La délégation française, composée notamment de Mme Sylvie Marchellie sous-directrice de l’AGRASC France, et de M. André Tarago, a rejoint ses homologues guinéens pour deux jours d’échanges intenses. L’événement a également enregistré la présence du ministre guinéen des Droits de l’Homme et du Premier ministre, Amadou Oury Bah.

Prenant la parole à l’ouverture, Alpha Sény Camara, directeur général adjoint de l’AGRASC Guinée, a salué cette initiative qu’il juge cruciale pour consolider les acquis d’une institution encore jeune :
« En août, nous aurons deux ans d’existence. Ce type de rencontre nous permet de gagner en maturité et de renforcer notre efficacité. La loi est souvent identique sur le principe, mais les défis changent selon les réalités locales. »
M. Camara a également soulevé certaines incompréhensions persistantes dans les rouages judiciaires :
« Des magistrats, policiers ou douaniers ne maîtrisent pas toujours les mécanismes de gestion des avoirs. Ce forum est l’occasion de dissiper ces zones d’ombre et d’ancrer une approche collective. »
Il a rappelé que la Guinée suit les traces de pays comme le Ghana, la Côte d’Ivoire ou le Sénégal dans cette dynamique de professionnalisation de la gestion des biens mal acquis. D’ailleurs, une délégation guinéenne participera au prochain forum régional prévu à Dakar du 9 au 13 juillet.
De son côté, Alpha Saliou Barry, président du conseil d’administration de l’AGRASC Guinée, a salué la coopération franco-guinéenne :
« Cet événement marque une étape importante pour l’État de droit, la transparence et la restitution des biens à la collectivité. L’AGRASC Guinée, bien que jeune, affiche de grandes ambitions grâce à l’accompagnement de partenaires comme la France. »

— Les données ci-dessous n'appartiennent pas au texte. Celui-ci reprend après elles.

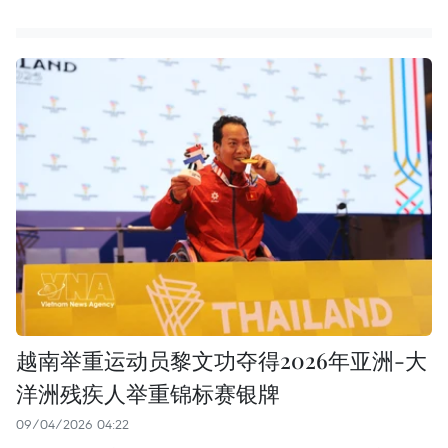
越南举重运动员黎文功夺得2026年亚洲-大
洋洲残疾人举重锦标赛银牌
09/04/2026 04:22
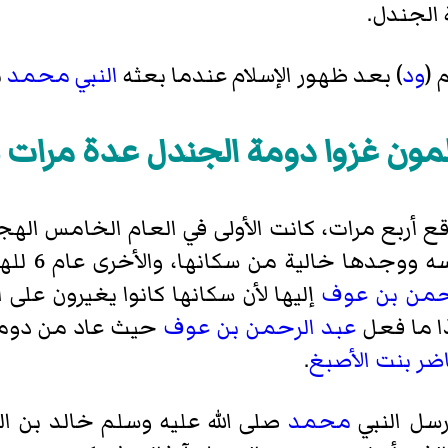
 الجندل.
(
ود
) بعد ظهور الإسلام عندما بعثه
النبي محمد
ب
مون غزوا دومة الجندل عدة مرات سا
ع أربع مرات، كانت الأولى في العام الخامس الهج
جدها خالية من سكانها، والأخرى عام 6 للهجرة، 626 للميلاد، حيث أرسل النبي
رحمن بن عوف
إليها لأن سكانها كانوا يغيرون على 
ذا ما فعل
عبد الرحمن بن عوف
حيث عاد من دومة 
ضر بنت الأصبغ
.
محمد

Le ministre de la Justice, Yaya Kaïraba Kaba, a pour sa part souligné l’importance stratégique de l’AGRASC dans la lutte contre la criminalité financière :
« La CRIEF, la Cour des comptes et l’AGRASC sont aujourd’hui les piliers judiciaires du combat contre le détournement et le blanchiment. Trop de biens mal acquis échappent à la justice. L’AGRASC vient corriger cette faiblesse structurelle. »

Le Premier ministre, Amadou Oury Bah, a clôturé les interventions officielles par un message de détermination et d’ouverture :
« Il n’y a aucune honte à apprendre de ceux qui maîtrisent mieux certains outils. Pour l’AGRASC, la France est une référence. Pour d’autres volets techniques, Singapour ou le Rwanda peuvent nous inspirer. Le chemin est long, mais nécessaire. »
La rencontre se poursuivra mardi avec des panels techniques, des échanges d’expériences entre pays, et la définition de recommandations en vue d’une meilleure coordination régionale. Les directeurs généraux des AGRASC de Guinée et de France sont attendus à Dakar le 9 juillet pour poursuivre cette dynamique.